• Stored items:
:::

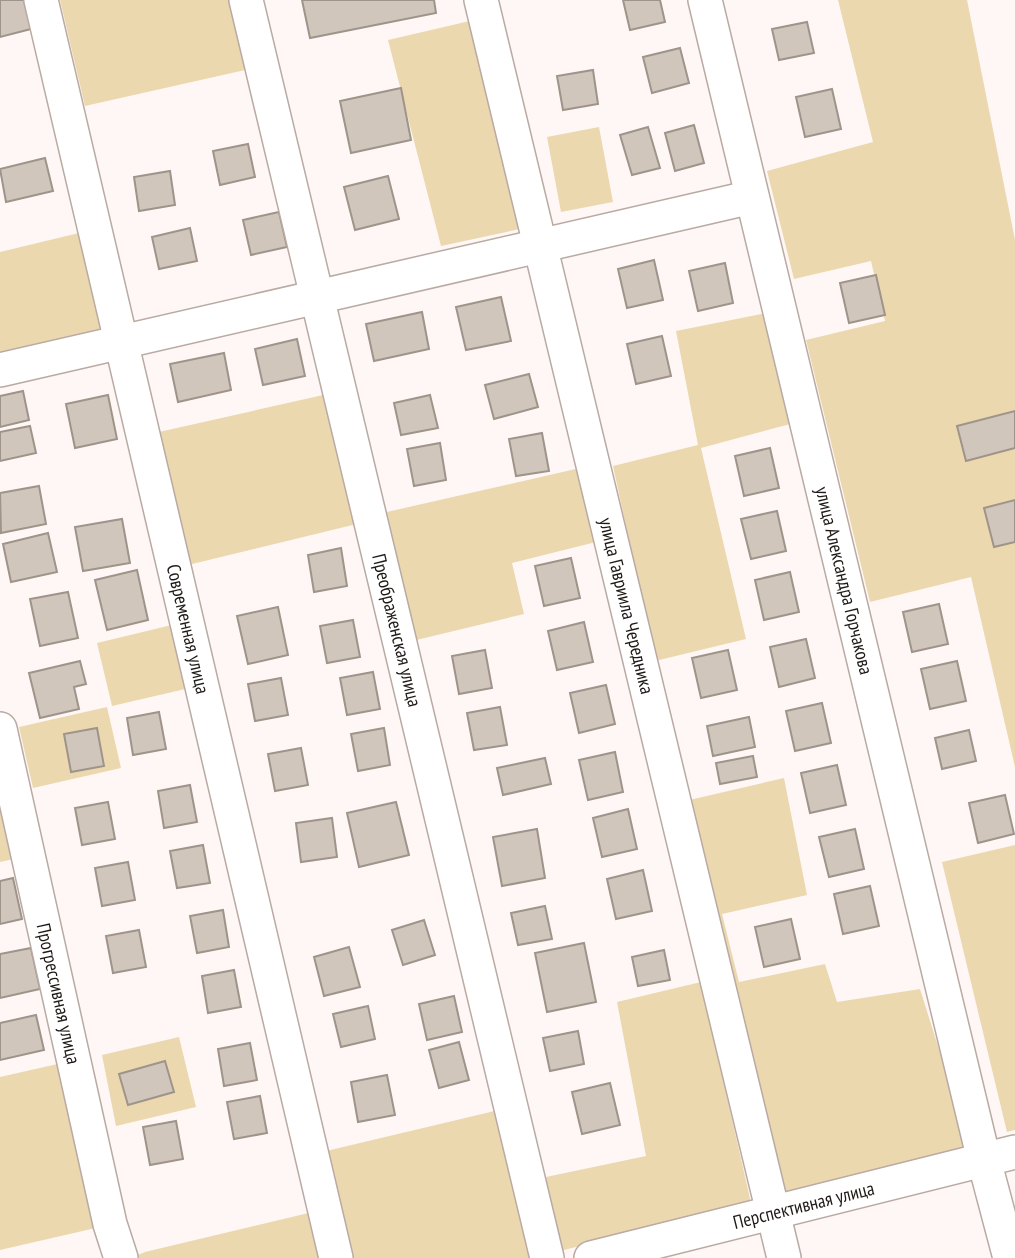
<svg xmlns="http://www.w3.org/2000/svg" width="1015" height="1258" viewBox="0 0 1015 1258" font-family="'PT Sans Narrow',sans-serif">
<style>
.green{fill:#ecd8ae}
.building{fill:#d1c6bb;stroke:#9f948a;stroke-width:2}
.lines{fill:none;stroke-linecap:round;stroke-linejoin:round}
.minor-casing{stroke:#b9aaa3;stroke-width:36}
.minor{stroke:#fff;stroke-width:33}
.labels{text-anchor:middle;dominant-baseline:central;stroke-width:6;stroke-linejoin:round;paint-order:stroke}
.street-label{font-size:19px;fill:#1f1917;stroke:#fef7f5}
</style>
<rect width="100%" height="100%" fill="#fef7f5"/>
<g class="green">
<path d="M60,0H237L254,68L85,106Z"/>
<path d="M838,0H967L1015,240V767L971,577L870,602L806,340L885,321L871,261L794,279L767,171L873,142Z"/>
<path d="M474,20L520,229L441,246L388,40Z"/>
<path d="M599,127L613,202L561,212L547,137Z"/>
<path d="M83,232L106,338L0,362V252Z"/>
<path d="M766,313L794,423L701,448L746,639L655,661L613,466L698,445L676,331Z"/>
<path d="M332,393L365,522L188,565L159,432Z"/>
<path d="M580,468L596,542L512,563L524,614L408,642L378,514Z"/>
<path d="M180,623L194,687L112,706L97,643Z"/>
<path d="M107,707L121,768L33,788L19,727Z"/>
<path d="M784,778L807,895L722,914L739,982L825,964L837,1002L920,989L971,1151L779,1199L685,801Z"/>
<path d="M0,800L28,856L0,862Z"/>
<path d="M1015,845V1130L1007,1132L942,862Z"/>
<path d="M701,982L751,1203L556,1252L546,1177L646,1156L617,1002Z"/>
<path d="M179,1037L196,1107L116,1126L102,1055Z"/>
<path d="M62,1063L100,1227L0,1250V1077Z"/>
<path d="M503,1109L534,1258H345L322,1152Z"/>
<path d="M317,1211L327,1258H131L145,1252Z"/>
</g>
<g class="building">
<path d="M0,0H24L31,29L0,37Z"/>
<path d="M302,0H434L436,13L310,38Z"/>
<path d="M623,0H660L665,22L630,30Z"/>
<path d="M807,22L814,53L779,60L772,29Z"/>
<path d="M680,48L689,83L652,93L643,57Z"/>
<path d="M593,70L598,104L563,110L557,76Z"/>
<path d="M401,88L411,140L351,153L340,101Z"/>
<path d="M832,89L841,129L805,137L796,97Z"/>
<path d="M694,125L704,163L675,171L665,133Z"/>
<path d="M648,127L660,168L632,175L620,135Z"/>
<path d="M248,144L255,177L220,185L213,151Z"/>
<path d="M45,158L53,191L6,202L0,169Z"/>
<path d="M170,171L175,205L139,211L134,177Z"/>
<path d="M388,176L399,219L355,230L344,187Z"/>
<path d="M279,212L287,247L251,255L243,220Z"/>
<path d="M190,228L197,261L159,269L152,237Z"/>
<path d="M654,260L663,300L627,308L618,269Z"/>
<path d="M725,263L733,303L698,311L689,271Z"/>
<path d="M876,275L885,315L849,323L840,283Z"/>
<path d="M501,297L511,341L466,350L456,307Z"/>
<path d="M422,312L429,349L374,361L366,324Z"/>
<path d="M662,336L671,376L636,384L627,344Z"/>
<path d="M297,339L305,376L263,385L255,349Z"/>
<path d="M224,353L231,390L178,402L170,364Z"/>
<path d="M529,374L538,407L494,419L485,385Z"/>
<path d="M23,391L29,420L0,427V396Z"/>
<path d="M108,395L117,439L75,448L66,404Z"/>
<path d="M430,395L438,428L401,435L394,403Z"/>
<path d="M1015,411V448L966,461L957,426Z"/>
<path d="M30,426L36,453L0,461V432Z"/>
<path d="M542,433L549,471L516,476L509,439Z"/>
<path d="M440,443L446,480L414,486L407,449Z"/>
<path d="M770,448L779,488L744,496L735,456Z"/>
<path d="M39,486L46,524L1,533L0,493Z"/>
<path d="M1015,500V542L994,547L984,508Z"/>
<path d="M777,511L786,551L751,559L741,519Z"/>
<path d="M122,519L130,563L83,571L75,527Z"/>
<path d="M48,533L57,572L11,582L3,544Z"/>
<path d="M341,548L347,586L314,592L308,555Z"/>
<path d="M571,558L580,598L544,606L535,566Z"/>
<path d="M137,570L148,620L107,630L95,580Z"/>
<path d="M790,572L799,612L764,620L755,580Z"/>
<path d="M68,592L78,638L40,646L30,599Z"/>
<path d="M939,604L948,644L912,652L903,612Z"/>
<path d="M278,607L288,655L248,664L237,616Z"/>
<path d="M353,620L360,657L327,663L320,626Z"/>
<path d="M584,622L593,662L557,670L548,631Z"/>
<path d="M806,639L815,678L779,687L770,647Z"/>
<path d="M485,650L492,688L459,694L452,656Z"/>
<path d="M728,650L737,690L701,698L692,658Z"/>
<path d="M80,661L86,684L74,687L79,709L40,718L29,673Z"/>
<path d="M957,661L966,701L930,709L921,669Z"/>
<path d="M373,672L380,709L347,715L340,678Z"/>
<path d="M281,678L288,715L255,721L248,684Z"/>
<path d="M606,685L615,724L579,733L570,693Z"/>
<path d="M822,703L831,743L795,751L786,711Z"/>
<path d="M500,707L507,745L474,750L467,713Z"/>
<path d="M159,712L166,749L133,755L127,718Z"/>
<path d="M749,717L755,747L713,756L707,726Z"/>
<path d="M97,728L104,766L71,772L64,734Z"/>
<path d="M384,728L390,765L358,771L351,734Z"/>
<path d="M969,730L976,761L942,769L935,738Z"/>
<path d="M301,748L308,785L275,791L268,754Z"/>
<path d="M615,752L623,792L588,800L579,760Z"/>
<path d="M753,756L757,777L720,784L716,763Z"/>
<path d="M545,758L551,784L503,795L497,768Z"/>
<path d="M837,765L846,805L810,813L801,773Z"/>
<path d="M190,785L197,822L164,828L158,791Z"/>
<path d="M1005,795L1014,834L978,843L969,803Z"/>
<path d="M108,802L115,839L82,845L75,808Z"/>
<path d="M396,802L409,855L359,867L347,813Z"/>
<path d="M628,809L637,849L602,857L593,818Z"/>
<path d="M332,818L337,857L301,862L296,823Z"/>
<path d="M537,829L545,878L502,886L493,837Z"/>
<path d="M855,829L864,869L829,877L819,837Z"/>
<path d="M203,845L210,883L177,888L170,851Z"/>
<path d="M128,862L135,900L102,906L95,868Z"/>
<path d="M643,870L652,911L616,919L607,879Z"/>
<path d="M13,878L22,919L0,924V881Z"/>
<path d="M870,886L879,926L843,934L834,894Z"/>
<path d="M545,906L552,939L518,945L511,913Z"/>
<path d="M223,910L229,947L197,953L190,916Z"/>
<path d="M791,919L800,959L764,967L755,927Z"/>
<path d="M424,920L435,955L403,965L392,930Z"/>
<path d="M139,930L146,967L113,973L106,936Z"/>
<path d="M584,943L596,1002L547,1012L535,953Z"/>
<path d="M349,947L360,987L324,996L314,957Z"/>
<path d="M31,948L40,989L0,998V954Z"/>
<path d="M664,950L670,980L638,986L632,957Z"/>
<path d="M234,970L241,1007L208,1013L202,976Z"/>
<path d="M454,996L462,1032L427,1040L419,1004Z"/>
<path d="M368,1006L375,1039L341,1047L333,1014Z"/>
<path d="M36,1015L44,1050L0,1060V1023Z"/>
<path d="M578,1031L584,1064L550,1071L543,1038Z"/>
<path d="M459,1042L469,1080L439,1088L429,1050Z"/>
<path d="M250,1043L257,1080L224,1086L218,1049Z"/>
<path d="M165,1061L174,1092L128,1105L119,1074Z"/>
<path d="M387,1075L395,1115L358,1122L351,1082Z"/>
<path d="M610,1083L620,1125L582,1134L572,1092Z"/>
<path d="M260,1096L267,1133L234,1139L227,1102Z"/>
<path d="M176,1121L183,1159L150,1165L143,1127Z"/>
</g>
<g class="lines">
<defs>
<g id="minor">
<path id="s1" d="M41,0L336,1258"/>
<path id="s2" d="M246,0C344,420 450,838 547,1258"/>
<path id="s3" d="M481,0L784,1258"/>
<path id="s4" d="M705,0L984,1160L1010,1258"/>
<path d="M0,370L752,197"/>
<path id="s5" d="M0,729L110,1224L121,1258"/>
<path id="s6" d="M591,1258L1015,1152"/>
</g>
</defs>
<use href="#minor" class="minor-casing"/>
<use href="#minor" class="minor"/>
</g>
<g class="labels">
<g class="street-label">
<text stroke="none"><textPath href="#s4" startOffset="597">улица Александра Горчакова</textPath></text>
<text stroke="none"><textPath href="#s3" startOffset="623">улица Гавриила Чередника</textPath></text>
<text stroke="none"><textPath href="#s1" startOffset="646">Современная улица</textPath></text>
<text stroke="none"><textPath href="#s2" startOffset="648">Преображенская улица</textPath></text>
<text stroke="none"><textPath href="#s5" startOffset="271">Прогрессивная улица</textPath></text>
<text stroke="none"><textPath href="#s6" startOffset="219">Перспективная улица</textPath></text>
</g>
</g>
</svg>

:::

• Your task:
Check the records above line by line and tally those holding the string "height". Answer with the number only.

• Solved problem:
2